Work instructions: Scan the data below for the string "blocks". Copy every line where it appears.
——
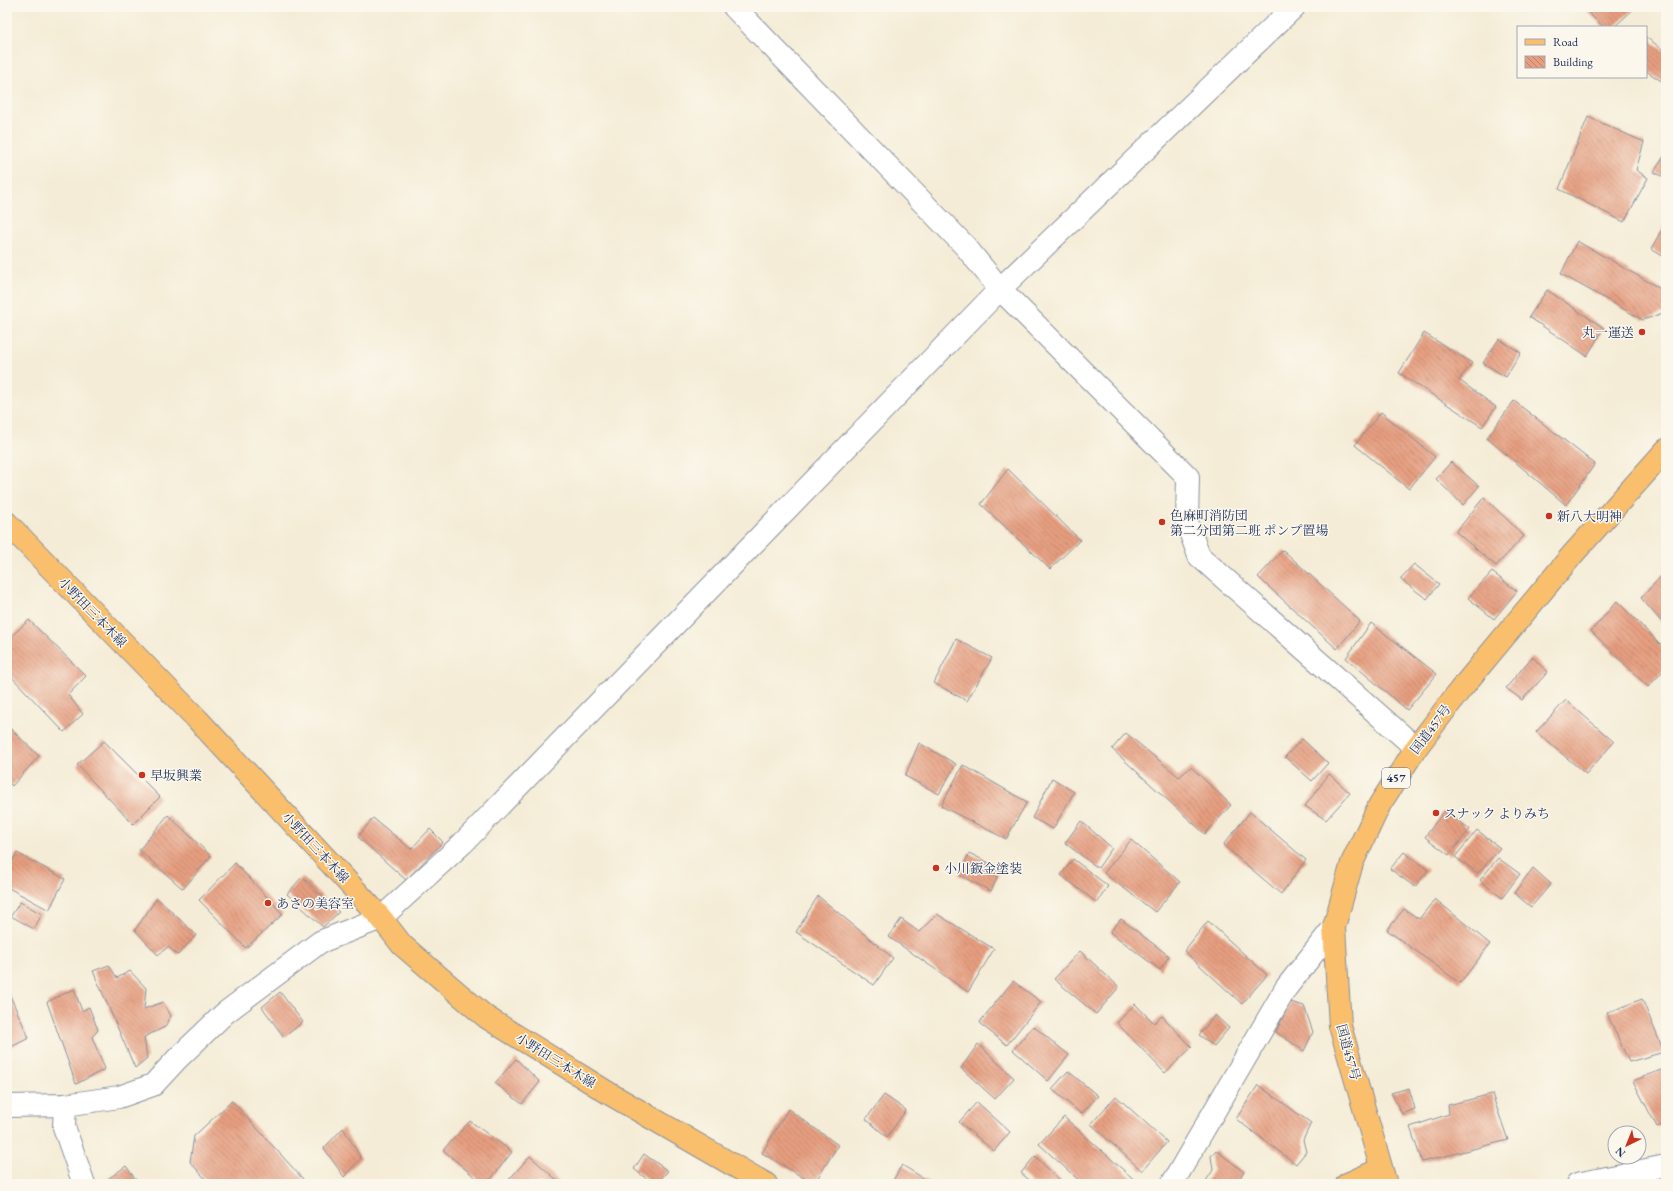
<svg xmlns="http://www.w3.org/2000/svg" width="1673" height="1191" viewBox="0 0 1673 1191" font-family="'EB Garamond','Noto Serif JP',serif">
<defs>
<pattern id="building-back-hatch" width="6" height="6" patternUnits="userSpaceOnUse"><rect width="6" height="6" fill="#e69e7f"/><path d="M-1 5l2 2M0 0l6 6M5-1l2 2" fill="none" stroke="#ba816b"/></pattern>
</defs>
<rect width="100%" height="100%" fill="#fbf7ec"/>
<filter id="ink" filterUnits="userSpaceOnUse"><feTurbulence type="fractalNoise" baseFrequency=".025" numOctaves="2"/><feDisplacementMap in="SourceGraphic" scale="8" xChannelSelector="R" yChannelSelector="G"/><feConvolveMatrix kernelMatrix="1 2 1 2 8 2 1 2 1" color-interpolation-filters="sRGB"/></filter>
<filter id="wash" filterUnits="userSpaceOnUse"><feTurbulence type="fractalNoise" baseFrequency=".012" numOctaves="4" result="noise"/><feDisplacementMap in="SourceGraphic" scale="16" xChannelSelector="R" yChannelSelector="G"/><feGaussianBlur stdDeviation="0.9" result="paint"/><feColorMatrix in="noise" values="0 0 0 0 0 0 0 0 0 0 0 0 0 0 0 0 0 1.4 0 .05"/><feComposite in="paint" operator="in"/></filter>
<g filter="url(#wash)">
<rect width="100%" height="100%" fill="#f4ecd6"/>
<g id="blocks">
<!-- building -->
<g fill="url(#building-back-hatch)">
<polygon points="1582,7 1636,7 1614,27 1604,27"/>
<polygon points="1646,37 1666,52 1666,84 1646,71"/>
<polygon points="1588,117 1644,142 1636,170 1648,178 1624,222 1559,189"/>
<polygon points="1666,153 1666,178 1654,172"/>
<polygon points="1666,222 1666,258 1651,249"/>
<polygon points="1577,241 1666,292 1666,312 1643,320 1561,274"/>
<polygon points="1547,290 1604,328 1587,356 1529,317"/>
<polygon points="1424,333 1472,363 1459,380 1496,407 1482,427 1399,373"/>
<polygon points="1499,339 1521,353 1506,377 1483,363"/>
<polygon points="1514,401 1595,464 1566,505 1487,438"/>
<polygon points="1381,412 1435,457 1409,489 1355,445"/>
<polygon points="1451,462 1479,486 1463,505 1436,479"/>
<polygon points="1008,469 1080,540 1050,569 981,504"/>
<polygon points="1484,497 1524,536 1496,566 1456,532"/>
<polygon points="1283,550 1360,621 1337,649 1258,577"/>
<polygon points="1414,564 1439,584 1427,599 1400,579"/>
<polygon points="1666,571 1666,627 1641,598"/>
<polygon points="1492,572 1517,591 1494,619 1468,598"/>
<polygon points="1617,601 1666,650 1666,668 1648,687 1591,631"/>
<polygon points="29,620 86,676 68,695 83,714 64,732 7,672 7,640"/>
<polygon points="1371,623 1437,674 1407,710 1346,658"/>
<polygon points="956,639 992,658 967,701 934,683"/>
<polygon points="1532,657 1548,672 1522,700 1506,688"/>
<polygon points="1566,700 1614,742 1586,774 1536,732"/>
<polygon points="7,725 39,756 12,786 7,781"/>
<polygon points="1126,733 1179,777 1191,767 1231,805 1205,834 1112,749"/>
<polygon points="1302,739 1328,763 1312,781 1285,757"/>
<polygon points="104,741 160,797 133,824 77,765"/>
<polygon points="919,743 956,764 939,794 905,776"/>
<polygon points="963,765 1027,802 1006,839 941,806"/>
<polygon points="1329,774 1350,793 1326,820 1305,806"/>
<polygon points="1052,778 1074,792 1053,829 1032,818"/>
<polygon points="1444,811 1470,829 1449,855 1425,837"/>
<polygon points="1250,812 1306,860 1281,894 1223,845"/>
<polygon points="168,815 211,856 183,889 139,850"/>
<polygon points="373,818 411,849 430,829 443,842 406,880 358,837"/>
<polygon points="1081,821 1112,848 1098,868 1065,843"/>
<polygon points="1477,830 1500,848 1478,873 1455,857"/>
<polygon points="1131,840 1180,882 1155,912 1104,873"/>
<polygon points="1404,852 1428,870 1415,887 1390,869"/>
<polygon points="17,853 65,879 49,910 7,887 7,870"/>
<polygon points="969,853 1001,869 991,891 959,875"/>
<polygon points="1498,858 1520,874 1502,898 1480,880"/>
<polygon points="1073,859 1108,886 1097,903 1061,875"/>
<polygon points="235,863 283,914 246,948 199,900"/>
<polygon points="1533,868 1551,884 1531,907 1514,893"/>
<polygon points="302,877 339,912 323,927 287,894"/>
<polygon points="818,896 893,958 874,985 796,932"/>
<polygon points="157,898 196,935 178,955 168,947 158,955 135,930"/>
<polygon points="1435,899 1490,944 1460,983 1387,930 1404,909 1419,919"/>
<polygon points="20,902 42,914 34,929 11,916"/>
<polygon points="937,914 994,949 968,992 889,937 901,919 919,932"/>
<polygon points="1121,919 1169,956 1160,970 1110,932"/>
<polygon points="1208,921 1267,975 1242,1004 1184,951"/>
<polygon points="1080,951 1119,987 1096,1014 1054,979"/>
<polygon points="109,965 117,978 130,971 146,988 144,1009 163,1002 171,1016 165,1027 144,1037 147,1058 135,1068 93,971"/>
<polygon points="1013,981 1041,1002 1007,1045 979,1023"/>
<polygon points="7,989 29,1038 7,1049"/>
<polygon points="74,989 82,1011 89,1007 98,1030 92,1037 105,1069 76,1084 47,1002"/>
<polygon points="280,992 303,1022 284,1037 262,1007"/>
<polygon points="1642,999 1664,1052 1629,1062 1607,1013"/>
<polygon points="1290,1002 1304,1006 1313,1032 1304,1051 1276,1032"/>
<polygon points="1135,1004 1154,1023 1162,1016 1192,1047 1165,1073 1117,1023"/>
<polygon points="1215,1015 1229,1028 1214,1046 1199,1035"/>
<polygon points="1033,1026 1069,1055 1048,1081 1013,1050"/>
<polygon points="978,1044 1014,1078 995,1099 961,1068"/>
<polygon points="516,1059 540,1082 522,1104 495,1083"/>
<polygon points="1666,1068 1666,1124 1657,1127 1633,1081"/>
<polygon points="1068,1071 1098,1096 1081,1114 1052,1089"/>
<polygon points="1258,1085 1311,1123 1303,1140 1306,1152 1296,1164 1236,1119"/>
<polygon points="1409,1088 1415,1109 1402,1114 1391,1093"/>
<polygon points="1492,1094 1508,1140 1422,1162 1410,1127 1449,1114 1448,1105"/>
<polygon points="884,1095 906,1110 887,1137 866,1119"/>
<polygon points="1116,1096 1167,1142 1142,1171 1091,1124"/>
<polygon points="232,1101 303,1179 300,1184 210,1184 190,1162 194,1136"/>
<polygon points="977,1102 1010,1132 994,1151 959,1122"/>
<polygon points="788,1109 838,1145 814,1184 762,1153"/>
<polygon points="1064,1117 1139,1184 1083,1184 1039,1144"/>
<polygon points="470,1121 512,1152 487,1184 483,1184 443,1150"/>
<polygon points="343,1128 361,1158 344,1177 324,1148"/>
<polygon points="1216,1150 1244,1172 1236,1184 1204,1184 1213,1170 1211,1156"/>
<polygon points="644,1154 668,1171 656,1184 653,1184 634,1169"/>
<polygon points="530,1156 561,1184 505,1184"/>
<polygon points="1035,1156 1064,1184 1034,1184 1021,1173"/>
<polygon points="902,1165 933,1184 891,1184"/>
<polygon points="126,1166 139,1184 101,1184"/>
</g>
</g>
</g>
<g filter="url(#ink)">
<use href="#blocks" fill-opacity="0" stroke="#888e9a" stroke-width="1"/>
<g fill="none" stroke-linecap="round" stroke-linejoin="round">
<!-- minor casing -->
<g stroke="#888e9a" stroke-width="24">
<g id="minor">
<polyline points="734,7 965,246 1000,289 1188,477 1187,523 1199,556 1416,748"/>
<polyline points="65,1105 64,1127 84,1184"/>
<polyline points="7,1106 65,1105 119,1097 153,1085 177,1059 225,1013 320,942 381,918 463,843 1000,289 1294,7"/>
<polyline points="1172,1184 1286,988 1334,927"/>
<polyline points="1577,1184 1666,1166"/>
</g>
</g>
<!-- major casing -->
<g stroke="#888e9a" stroke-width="24">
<g id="major">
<polyline points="7,523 198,720 381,918 402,945 486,1017 610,1094 766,1184"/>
<polyline points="1347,1184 1381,1169"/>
</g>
</g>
<!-- highway casing -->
<g stroke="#888e9a" stroke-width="24">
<polyline id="highway" points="1386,1184 1340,1026 1334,927 1352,863 1380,804 1416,748 1460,690 1573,554 1666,450"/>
</g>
<!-- minor -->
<use href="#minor" stroke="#fff" stroke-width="22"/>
<!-- major -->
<use href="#major" stroke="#f9bf6d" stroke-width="22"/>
<!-- highway -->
<use href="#highway" stroke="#f9bf6d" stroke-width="22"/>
</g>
</g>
<!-- markers -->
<g fill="#c8321e" stroke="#fbf7ec" stroke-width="1.5">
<circle cx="1642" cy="332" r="4"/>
<circle cx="1549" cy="516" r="4"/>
<circle cx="1162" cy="522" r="4"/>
<circle cx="142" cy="775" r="4"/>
<circle cx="1436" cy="813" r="4"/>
<circle cx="936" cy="868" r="4"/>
<circle cx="268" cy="903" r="4"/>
</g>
<g text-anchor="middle" stroke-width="3" stroke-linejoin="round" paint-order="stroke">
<!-- shield labels -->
<rect fill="#fbf7ec" stroke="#5e6b89" stroke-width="1" x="1382" y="768" width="28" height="20" rx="3"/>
<g font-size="12" font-weight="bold" fill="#1b2f5e">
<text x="1396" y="782">457</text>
</g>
<!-- poi labels -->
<g font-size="13" fill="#1b2f5e" stroke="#fbf7ec" text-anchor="start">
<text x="1634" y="337" text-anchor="end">丸一運送</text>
<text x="1170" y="520">色麻町消防団<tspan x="1170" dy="15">第二分団第二班 ポンプ置場</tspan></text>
<text x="1557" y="521">新八大明神</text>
<text x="150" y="780">早坂興業</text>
<text x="1444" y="818">スナック よりみち</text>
<text x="944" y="873">小川鈑金塗装</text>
<text x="276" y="908">あさの美容室</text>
</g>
<!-- street labels -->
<g font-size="13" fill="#1b2f5e" stroke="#fbf7ec">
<text transform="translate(93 612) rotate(46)" y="5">小野田三本木線</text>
<text transform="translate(1430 729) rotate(-53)" y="5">国道457号</text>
<text transform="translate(316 847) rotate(47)" y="5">小野田三本木線</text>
<text transform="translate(1349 1052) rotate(75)" y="5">国道457号</text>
<text transform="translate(556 1060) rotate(32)" y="5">小野田三本木線</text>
</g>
</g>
<!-- margin -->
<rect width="1673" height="1191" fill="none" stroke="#fbf7ec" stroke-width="24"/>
<!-- legend -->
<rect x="1517" y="26" width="130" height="52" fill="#fbf7ec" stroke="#a1a7b3"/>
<rect x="1525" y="39" width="20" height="6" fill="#f9bf6d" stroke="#a1a7b3"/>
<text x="1553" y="46" font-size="12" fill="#1b2f5e">Road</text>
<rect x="1525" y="56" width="20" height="12" fill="url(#building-back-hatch)" stroke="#a1a7b3"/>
<text x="1553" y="66" font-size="12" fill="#1b2f5e">Building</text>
<!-- north arrow -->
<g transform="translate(1627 1145) rotate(223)"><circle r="19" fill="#fbf7ec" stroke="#a1a7b3"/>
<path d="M0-3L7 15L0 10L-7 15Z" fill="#c8321e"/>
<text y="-6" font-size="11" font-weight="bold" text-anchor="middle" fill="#1b2f5e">N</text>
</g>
</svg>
——
Written response:
<g id="blocks">
<use href="#blocks" fill-opacity="0" stroke="#888e9a" stroke-width="1"/>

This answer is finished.